Thursday, February 27, 2014

All Deextinct Creatures Great And Small

The New York Times Magazine is running a major article on deextinction this week.  Entitled "The Mammoth Cometh," the February 27, 2014, article is subtitled
Bringing extinct animals back to life is really happening — and it’s going to be very, very cool. Unless it ends up being very, very bad.
Lexvivo has previously discussed deextinction here, here, here, here, here, here, and here.  Watch this space for much more on deextinction.

Thursday, February 13, 2014

Genes And Early Americans

An article by Morten Rasmussen et al., published in the February 13, 2014, issue of the journal Nature  suggests that all Native Americans are descended from the same small group of ancestors.  Entitled The genome of a Late Pleistocene human from a Clovis burial site in western Montana, the article describes the results of sequencing DNA from an infant boy ("Anzick-1") who was buried in Wyoming more than10,000 years ago.  As the article explains,
The Anzick-1 data...serves to unify the genetic and archaeological records of early North America, it is consistent with a human occupation of the Americas a few thousand years before Clovis, and demonstrates that contemporary Native Americans are descendants of the first people to settle successfully in the Americas. [Footnotes omitted.]
Because the remains of Anzick-1 were found on private land, the federal Native American Graves Protection and Repatriation Act ("NAGPRA") was not triggered.  The NAGPRA requires that ancient human remains found on federal property be returned to whichever Native American tribe has the closest "cultural affiliation" with those remains.  Section 2(2) of NAGPRA defines "cultural affiliation" as
a relationship of shared group identity which can be reasonably traced historically or prehistorically between a present day Indian tribe or Native Hawaiian organization and an identifiable earlier group.
A number of Native American tribes in Wyoming have expressed cultural affiliation with Anzick-1.  Having shed remarkable light on Native American origins, he should be reburied with respect and honor.

Friday, February 7, 2014

China: Patent Superpower

The World Intellectual Property Office ("WIPO") has heralded what may be a new age of Chinese patent predominance, noting, among many other things, that
The 2013 edition of the World Intellectual Property Indicators also shows that for the first time, China tops the ranking for both the source (filings by China) and the destination (filed in China) for the four types of IP (patents, utility models, trademarks and industrial designs). Of the top five IP offices worldwide, the State Intellectual Property Office of the People’s Republic of China (SIPO) was alone in recording double-digit growth for each of the four types of IP. Continued rapid filing growth in China is the main driver of global IP growth.

As China increases its emphasis on patent filings, both at home and abroad, its patent culture is sure to evolve towards stronger enforcement of patent rights.  Although this has long been viewed by the West as "a consummation/ Devoutly to be wish'd," the arrival of a patent-assertive China may become a mixed blessing for countries that previously dominated the patent league tables.  For, their companies may increasinging be named as defendants in patent infringement suits filed by Chinese patent owners.  "[A]y, there's the rub."

Islands Off The Grid

The Virgin Islands, both United States and British, are among the most beautiful places on earth.  This has not gone unnoticed by the wealthy.  Following in the sandy footsteps of Cornings and Rockefellers, modern moguls have acquired their own personal paradises there.

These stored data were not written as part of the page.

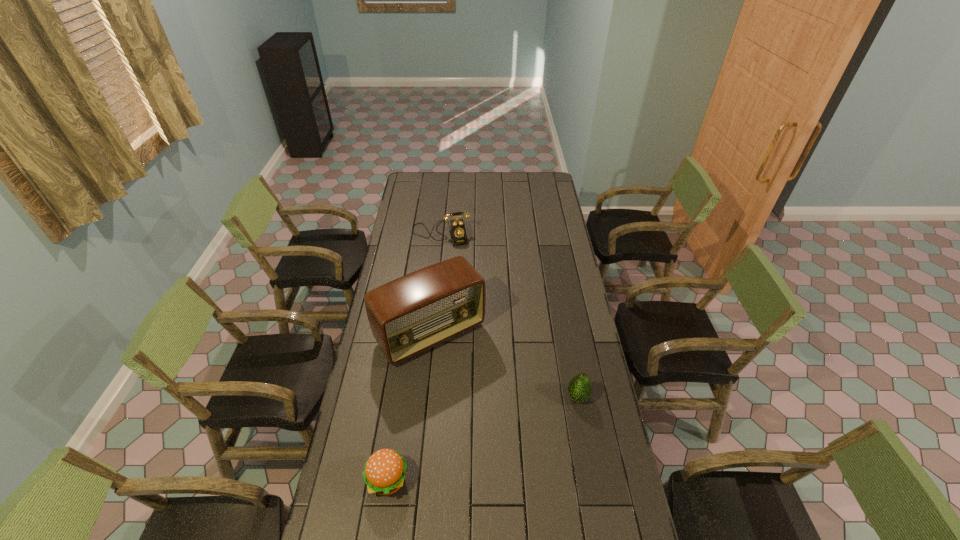
Locate an element on the screen. The width and height of the screenshot is (960, 540). the closest object relative to the avocado is located at coordinates tap(409, 315).

Locate an element on the screen. vacant space that satisfies the following two spatial constraints: 1. on the front side of the rightmost object; 2. on the left side of the tallest object is located at coordinates (424, 397).

In order to click on vacant space that satisfies the following two spatial constraints: 1. on the front side of the radio receiver; 2. on the left side of the rightmost object in this screenshot , I will do `click(424, 397)`.

I want to click on free location that satisfies the following two spatial constraints: 1. on the front side of the telephone; 2. on the right side of the tallest object, so click(x=430, y=334).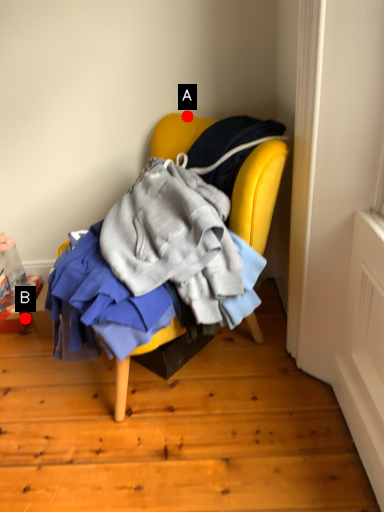
Question: Two points are circled on the image, labeled by A and B beside each circle. Which point is farther from the camera taking this photo?

Choices:
 (A) A is further
 (B) B is further

Answer: (B)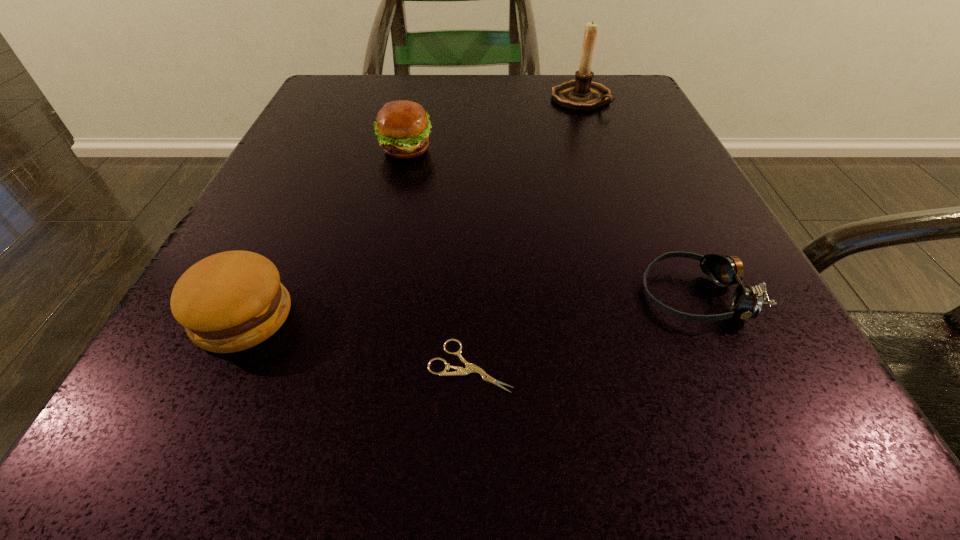
Where is `free space at the far edge of the desktop`? This screenshot has width=960, height=540. free space at the far edge of the desktop is located at coordinates (430, 84).

Where is `free space at the near edge of the desktop`? free space at the near edge of the desktop is located at coordinates (399, 401).

Locate an element on the screen. blank space at the left edge of the desktop is located at coordinates (362, 149).

In the image, there is a desktop. At what (x,y) coordinates should I click in order to perform the action: click on vacant space at the right edge. Please return your answer as a coordinate pair (x, y). The image size is (960, 540). Looking at the image, I should click on (604, 204).

Where is `vacant space at the far left corner of the desktop`? This screenshot has height=540, width=960. vacant space at the far left corner of the desktop is located at coordinates (337, 89).

Locate an element on the screen. vacant area at the near left corner of the desktop is located at coordinates (192, 467).

In the image, there is a desktop. Where is `free space at the far right corner`? free space at the far right corner is located at coordinates (628, 119).

In the image, there is a desktop. Where is `blank space at the near right corner`? blank space at the near right corner is located at coordinates coord(782,426).

The height and width of the screenshot is (540, 960). Find the location of `vacant space that's between the farthest object and the fourth tallest object`. vacant space that's between the farthest object and the fourth tallest object is located at coordinates (637, 197).

Where is `free spot between the third object from right to left and the second shortest object`? free spot between the third object from right to left and the second shortest object is located at coordinates (582, 330).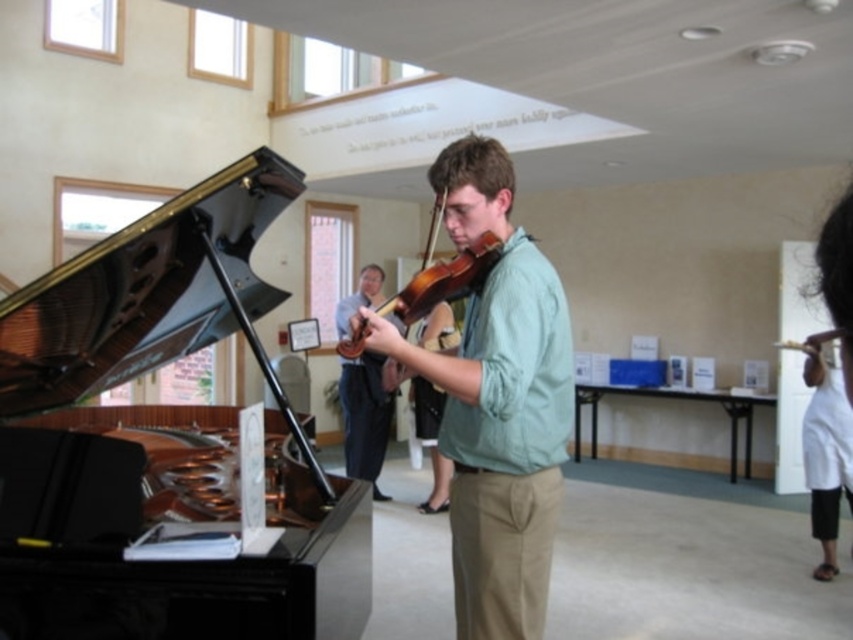
Question: Estimate the real-world distances between objects in this image. Which object is farther from the khaki cotton pants at center?

Choices:
 (A) black polished piano at left
 (B) wooden violin at center
 (C) matte green shirt at center

Answer: (C)

Question: Which object appears closest to the camera in this image?

Choices:
 (A) black polished piano at left
 (B) wooden violin at center

Answer: (A)

Question: Can you confirm if black polished piano at left is positioned to the left of matte green shirt at center?

Choices:
 (A) no
 (B) yes

Answer: (B)

Question: Estimate the real-world distances between objects in this image. Which object is closer to the wooden violin at center?

Choices:
 (A) matte green shirt at center
 (B) black polished piano at left

Answer: (B)

Question: Is black polished piano at left to the left of khaki cotton pants at center from the viewer's perspective?

Choices:
 (A) yes
 (B) no

Answer: (A)

Question: In this image, where is black polished piano at left located relative to khaki cotton pants at center?

Choices:
 (A) below
 (B) above

Answer: (A)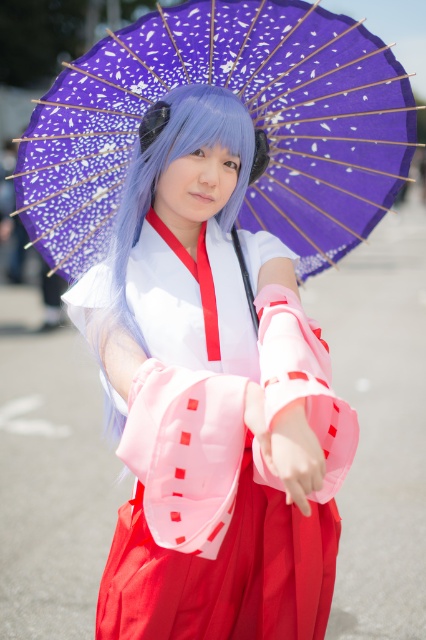
Question: Is matte pink kimono at center positioned before purple paper umbrella at upper center?

Choices:
 (A) yes
 (B) no

Answer: (A)

Question: Which object is farther from the camera taking this photo?

Choices:
 (A) matte pink kimono at center
 (B) purple paper umbrella at upper center

Answer: (B)

Question: Which of the following is the closest to the observer?

Choices:
 (A) purple paper umbrella at upper center
 (B) matte pink kimono at center

Answer: (B)

Question: From the image, what is the correct spatial relationship of matte pink kimono at center in relation to purple paper umbrella at upper center?

Choices:
 (A) below
 (B) above

Answer: (A)

Question: Does matte pink kimono at center appear over purple paper umbrella at upper center?

Choices:
 (A) no
 (B) yes

Answer: (A)

Question: Which point is closer to the camera taking this photo?

Choices:
 (A) (166, 316)
 (B) (36, 179)

Answer: (A)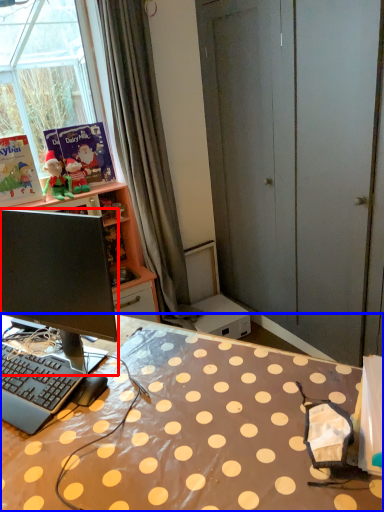
Question: Which object is closer to the camera taking this photo, computer monitor (highlighted by a red box) or desk (highlighted by a blue box)?

Choices:
 (A) computer monitor
 (B) desk

Answer: (B)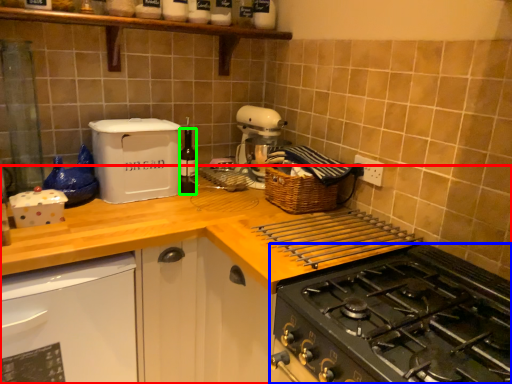
Question: Estimate the real-world distances between objects in this image. Which object is closer to countertop (highlighted by a red box), gas stove (highlighted by a blue box) or bottle (highlighted by a green box)?

Choices:
 (A) gas stove
 (B) bottle

Answer: (A)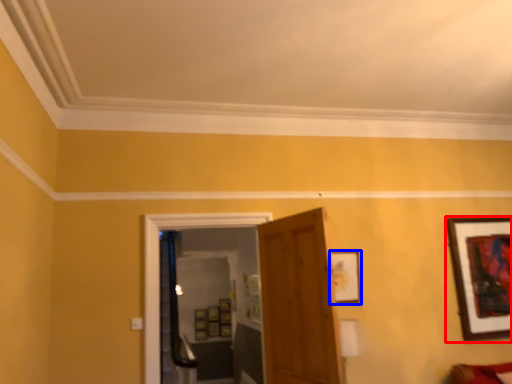
Question: Which object is further to the camera taking this photo, picture frame (highlighted by a red box) or picture frame (highlighted by a blue box)?

Choices:
 (A) picture frame
 (B) picture frame

Answer: (A)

British magnate Richard Branson owns gorgeous Necker Island.  On February 5, 2014, he announced his intention to move Necker Island towards self-sufficiency by developing its own alternative energy sources, such as solar and wind power, which are perennially abundant in the Virgin Islands.  Although likely to be expensive, Branson's efforts have the potential to offer proof of green energy concept to other small islands throughout the world.  This could have the additional salutary benefit of reducing the air and water pollution from fossil fuel power generation that clashes with the natural beauty, and harms the abundant biodiversity, of islands in the stream.